What happens when you find out a publicly-listed business is about to either (1) be relieved of a large debt burden, or (2) otherwise receive a massive purchase order?

Both of these are bullish, so of course you can expect the price of that stock to rise.

When this happens on a broad market basis, you can expect the entire market to rise.

This is so boring, but if you don’t know what single business to invest in, just invest in the whole market via an ETF like SPDR S&P 500—also called $SPY when you look up the ticker— but this is not financial advice.

If you think this is legally-qualifying investment advice, you are dumb and should not reproduce.

Take an extreme example: this two-year-old article of Venezuela’s stock market (lmao) going up about 200,000%. This wasn’t because everyone ws getting rich, but rather staying the same while the value of the Bolivar crashed. God knows what their investments are actually doing, if anything. They’re probably honestly tanking further as the last dregs of foreign investment escaped on the lifeboats of their economy.

Owning Real Estate

I don’t love this one, because real estate is incredibly illiquid, is subject to a lot of factors (like local regulations, weather, what the people next door to your property are doing with theirs, etc.).

Nevertheless, it is a consistent hedge against inflation over the years.

Compare the prices of a shitty property in San Francisco 50 years ago to what it’s worth now (without renovations). Of course, that’s not just because of inflation, but more of an illustration that you don’t have to be smart to win at real estate—just hold forever.

Of course, I don’t want to hold forever.

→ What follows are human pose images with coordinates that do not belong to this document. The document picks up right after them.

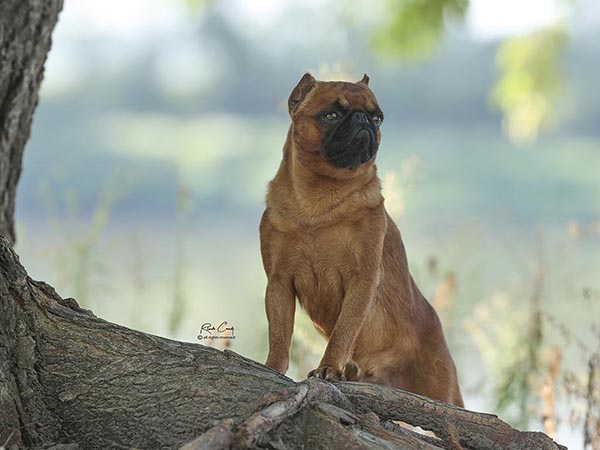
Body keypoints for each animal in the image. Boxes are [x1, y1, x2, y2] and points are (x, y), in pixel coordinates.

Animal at [258, 72, 464, 406]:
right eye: (330, 115)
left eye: (378, 118)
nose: (363, 119)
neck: (318, 202)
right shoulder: (278, 283)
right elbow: (278, 333)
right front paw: (273, 366)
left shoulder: (362, 280)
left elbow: (343, 331)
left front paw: (329, 368)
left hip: (441, 388)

I want to live, dammit. So you KNOW I’m about to suggest this one…

Buy Bitcoin

To me, this is absolutely the best way to preserve your wealth. Aside from having better year-on-year returns than literally any other asset, you will escape all the BS shenanigans the Fed can pull on the markets.

  • You can transfer your wealth more easily (instead of routing it through byzantine labyrinth of banking infrastructure).
  • You can transport your wealth easily – as easy as putting a hard drive in your pocket and walking away
  • Rising adoption – demand is increasing faster than supply
  • Future infrastructure – this is a giant rabbit hole, but in the future, people will not be transferring Bitcoin into dollars to buy things, but paying directly with Bitcoin. This has already begun.

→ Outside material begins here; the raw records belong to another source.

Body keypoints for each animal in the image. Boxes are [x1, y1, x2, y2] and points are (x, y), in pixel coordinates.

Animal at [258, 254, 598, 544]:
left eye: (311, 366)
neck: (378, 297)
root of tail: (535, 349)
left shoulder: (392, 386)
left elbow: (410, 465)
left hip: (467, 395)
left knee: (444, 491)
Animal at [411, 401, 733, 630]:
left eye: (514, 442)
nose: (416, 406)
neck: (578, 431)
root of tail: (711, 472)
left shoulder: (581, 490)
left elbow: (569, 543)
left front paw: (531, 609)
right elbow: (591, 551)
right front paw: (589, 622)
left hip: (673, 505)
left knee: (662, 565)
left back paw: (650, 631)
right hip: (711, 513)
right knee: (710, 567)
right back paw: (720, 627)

To me, it has the greatest possible upside for the precise reason it is a deflationary asset that cannot truly be regulated. I easily see BTC reaching $100,000 by the end of 2021. No promises, but I am personally investing on that premise. I also see it going much, much further over the next 10 years.

Buy Bitcoin. This is financial advice.

12 Comments

  1. Bitcoin simply does not have the PROVEN 6,000 year history that physical gold and silver do. NO ONE knows if it will protect you during hyperinflation because it is simply too new. Go with what is GUARANTEED to protect you. Bitcoin might not even survive this (we honestly don’t know), but physical precious metals will.

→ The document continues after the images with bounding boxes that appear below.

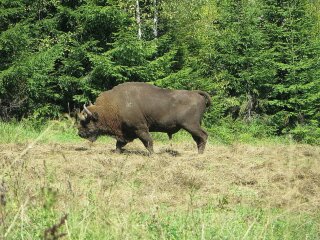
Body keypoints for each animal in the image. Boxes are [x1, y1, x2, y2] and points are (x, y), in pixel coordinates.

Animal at [77, 82, 211, 154]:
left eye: (85, 121)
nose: (79, 133)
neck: (114, 105)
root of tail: (196, 93)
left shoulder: (140, 128)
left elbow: (148, 142)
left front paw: (152, 155)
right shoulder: (126, 132)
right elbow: (119, 144)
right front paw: (117, 152)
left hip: (190, 125)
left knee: (203, 136)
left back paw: (200, 154)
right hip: (193, 126)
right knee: (198, 139)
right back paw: (199, 153)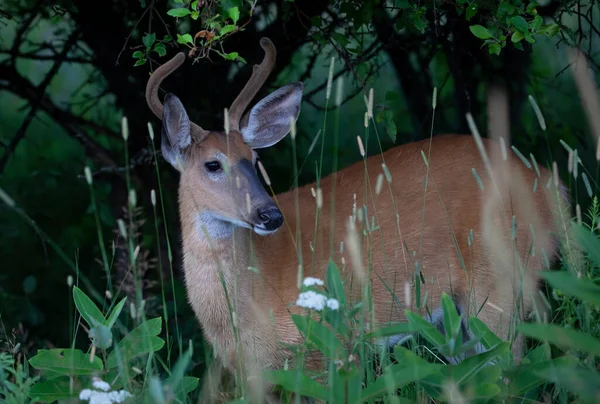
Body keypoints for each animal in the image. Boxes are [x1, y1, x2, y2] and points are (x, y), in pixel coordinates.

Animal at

    1. I like that line of thinking on its time-tested nature. Do you mean physical gold, or more gold-based derivatives?

      The advantage I like about Bitcoin vs gold is the ease of transfer, easier to use and spend (and getting easier with the development of the lightning network), and the fact that it’s still very early on the adoption curve and yet even governments are trying to acquire it.

      Plus, the banning of private ownership of gold in the past (in 1933) is a strong precedent that the same kind of thing can happen again in the future.